Começaria me definindo se soubesse como sou. A verdade, outra vez, é que ainda não sei onde batem minhas extremidades, não sinto meu cheiro, não me enxergo no que você vê, não tenho cor preferida e menos ainda pretendo ter. Encontro-me em poucos momentos e em todos os outros sou fera ferida, correndo numa selva sem dimensões. Sei que existo quando percebo estar sentada na beira da praia por conta da areia pinicando e, primordialmente, pelo único barulho que minha mente se cala para me deixar ouvir: o vento.
Eu sou quando não me escuto. Quando me deixo falar, completo meu corpo de interrogações sobre ele próprio e isso me cansa. Eu vivo do meu esquecimento. E ele só existe em tempos de beira de praia ou em tempos de gente. E este, este sim, é o tempo que só depende dos que souberam me encontrar.
Eu existo pelo amor, e por ele eu peço: não deixe de me acompanhar.

quinta-feira, 3 de setembro de 2009

Não é angustia, luto, ansiedade ou falta de amor. É pavor.
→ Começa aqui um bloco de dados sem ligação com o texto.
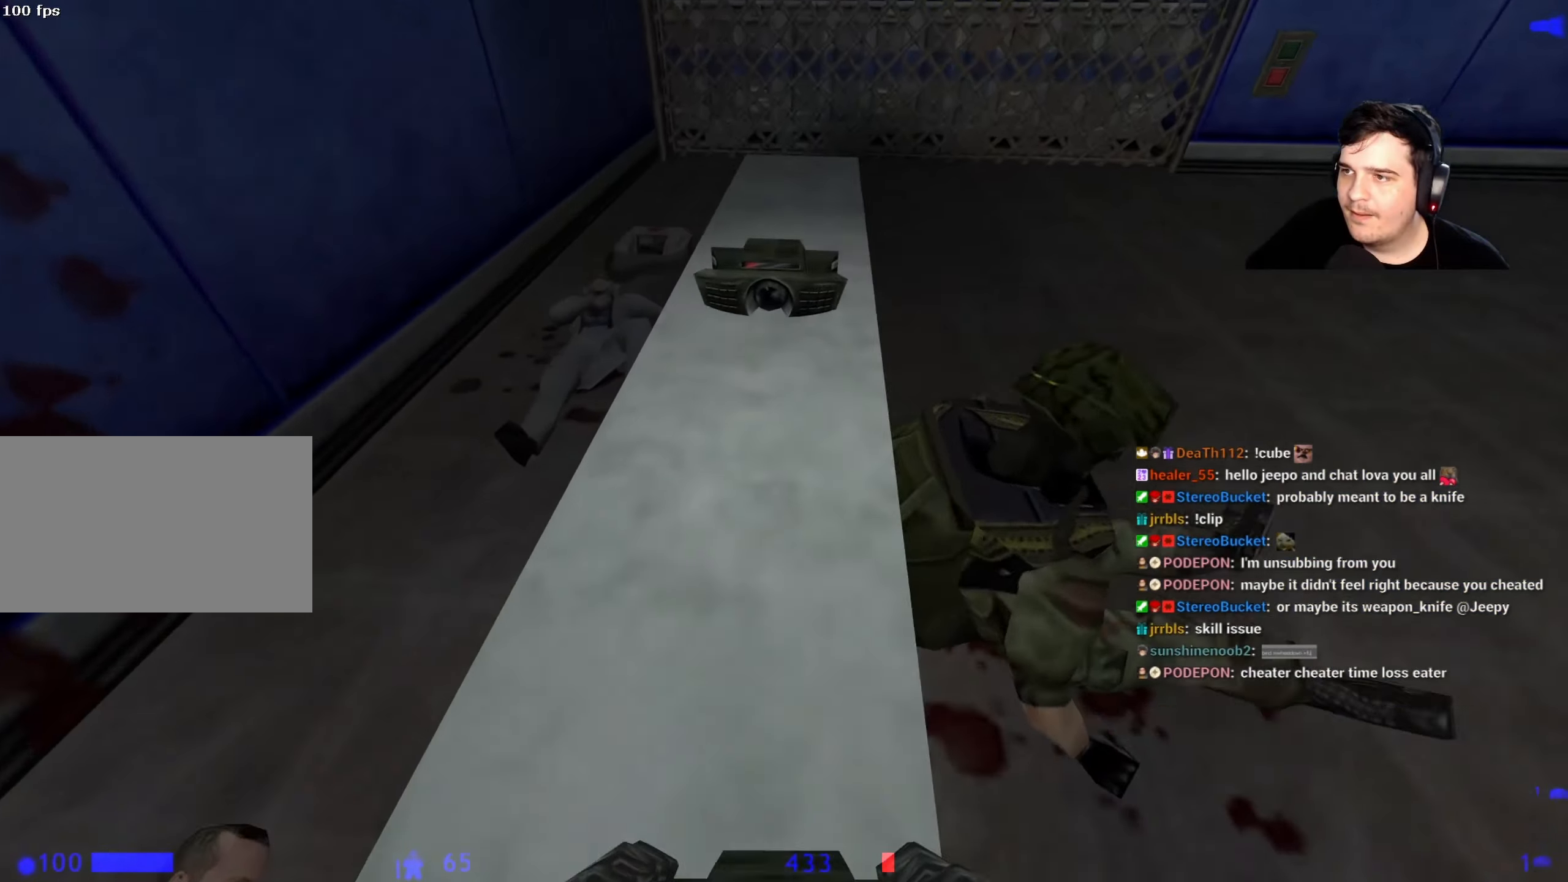
{"keys": ["d"], "events": [[17, "ctrl", "up"], [17, "w", "down"], [100, "d", "up"], [234, "a", "down"], [384, "w", "up"], [484, "a", "up"], [484, "d", "down"]]}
quarta-feira, 12 de agosto de 2009

Chora, Carolina.
são essas lágrimas que tu carregas
que te desafogam da solidão.

diga-me se carregas
vestigios em corpos à repousar
de um instante, juntar-se em pele linear.
pois o teu toque,
em mim;
sei que quis registrar.


(2008)

domingo, 9 de agosto de 2009

Afago no peito
as costas da mão,
sabendo essa ser
a única maneira de aquecer o coração.

segunda-feira, 29 de junho de 2009


No pensamento (e nos fatos) de hoje
Tudo induz e conduz ao ato e à ação,
De forma que só é digno de elogio
Falar da queda e não da contusão.

William Shakespeare

terça-feira, 28 de abril de 2009

O assassinato



Então fez-se homem, como há muito não tentava se convencer. Ergueu os ombros em direção ao frágil requinte de beleza que o aguardava, por muito, quase desistira de tocar-lhe os prantos. Estes sim, escorriam em tamanho descontrole sob a face taciturna da jovem de pele amendoada. Pensou e hesitou tamanho segundo que quase a fez despedaçar, mas ali, bem próximo ao desfecho que a traria de volta ao torpor da solidão, do próprio trato fez-lhe o seu criado. Caminhava ao lado seu, como se não desconhecesse o rumo que os vastos passos daqueles pés dascalços traçavam. Pois bem, não se importava com o destino de tal compasso mal pensado. Sabia ele que, por fim, de voltas a mesma partida, ela lhe traria o gosto amargo da verdade envolta em um veludo rosa-envelhecido. Este, tão úmido quanto suas têmporas, as quais já haviam desistido de lutar contra a maré que as mantinham submersas. Ainda assim, alongou os braços para que pudesse atingi-la antes de, como sempre fazia, iniciar-se em uma retórica incontestavelmente penosa, da qual ela mesma sabia não ter fim. Sentiu-a como bruma invadindo a brisa porosa de seu peito. Completando os vãos que se formaram enquanto escolhia viver a espera daquela descoberta, doce e serena, como nunca havia de haver. Enquanto ela... atirada em muro de mármore, estraçalhada em pequenos cascalhos que, desta vez, não se uniriam nunca mais. A dor era sua liga. Ele a matou.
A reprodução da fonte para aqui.